A Business Description of Yatsen Holding Limited
Yatsen Holding Limited is a Chinese company operating in the beauty market. The company was founded in 2016, and since then, it has recorded significant growth (U.S. Securities and Exchange Commission, 2020). Yatsen has successfully launched three-fast growing brands in the Chinese beauty market, including Abby’s Choice, Little Ondine, and Perfect Diary. Between 2019 and September 30, 2020, these three brands managed to serve 46.9 million DTC customers (U.S. Securities and Exchange Commission, 2020). Perfect Diary, the company’s first brand, has grown to become the top cosmetics brand in China regarding online retail sales since its launch. The brand’s success is tied to its reliance on a digitally native DTC business model, which allows it to prioritize personalized services, innovative product development, and deep customer engagement. Yatsen’s growth has also been witnessed in its sales, as its gross sales increased to RMB3.5 billion in 2019 from RMB767.7 million in 2018, a growth rate of 363.7% (U.S. Securities and Exchange Commission, 2020). Over 90% of the company’s total growth sales have been linked to its online channels. Apart from these online channels, Yatsen had set up over 200 experience stores across China by September 30, 2020 (U.S. Securities and Exchange Commission, 2020). The company’s total net revenues have been increasing since it was founded. For instance, Yatsen’s total net revenues between January 1, 2020, and September 30, 2020, reached $481.9 million (U.S. Securities and Exchange Commission, 2020). The company’s performance in China’s beauty market has led to a focus on outside markets through acquisitions aimed at increasing its global presence.

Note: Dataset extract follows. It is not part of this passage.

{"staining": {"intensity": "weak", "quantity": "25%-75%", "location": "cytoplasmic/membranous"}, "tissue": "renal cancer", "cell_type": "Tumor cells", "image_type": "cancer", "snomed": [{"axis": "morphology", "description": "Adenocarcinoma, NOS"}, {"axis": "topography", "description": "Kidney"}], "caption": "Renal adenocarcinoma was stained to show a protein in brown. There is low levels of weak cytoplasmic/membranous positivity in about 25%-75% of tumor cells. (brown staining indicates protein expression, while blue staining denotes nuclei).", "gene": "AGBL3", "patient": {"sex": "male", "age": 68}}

The Benefits, Risks, and Other Implications Arising from the Recent Acquisition
Yatsen acquired Galenic, an iconic skincare brand in the French market, from Pierre Fabre, a pharmaceutical and dermo-cosmetic group (Pierre Fabre, 2020). The acquisition became effective on November 1, 2020. According to the details of the acquisition, Pierre Fabre was allowed to own a minority stake of 10% in the affiliate brand that Yatsen would create to help host Galenic’s assets in Europe (Pierre Fabre, 2020). A renowned French pharmacist, Mr. Pierre Fabre, introduced Galenic in the French market in 1970. Since then, the company has grown to acquire iconic status in the country through cosmetic innovations and selective distribution that targets high-end pharmacies. By 2019, Pierre Fabre had spread to over 130 countries and had over €2.4 billion (Pierre Fabre, 2020). The company has various brands that operate in beauty markets across Europe, which explains its high turnover.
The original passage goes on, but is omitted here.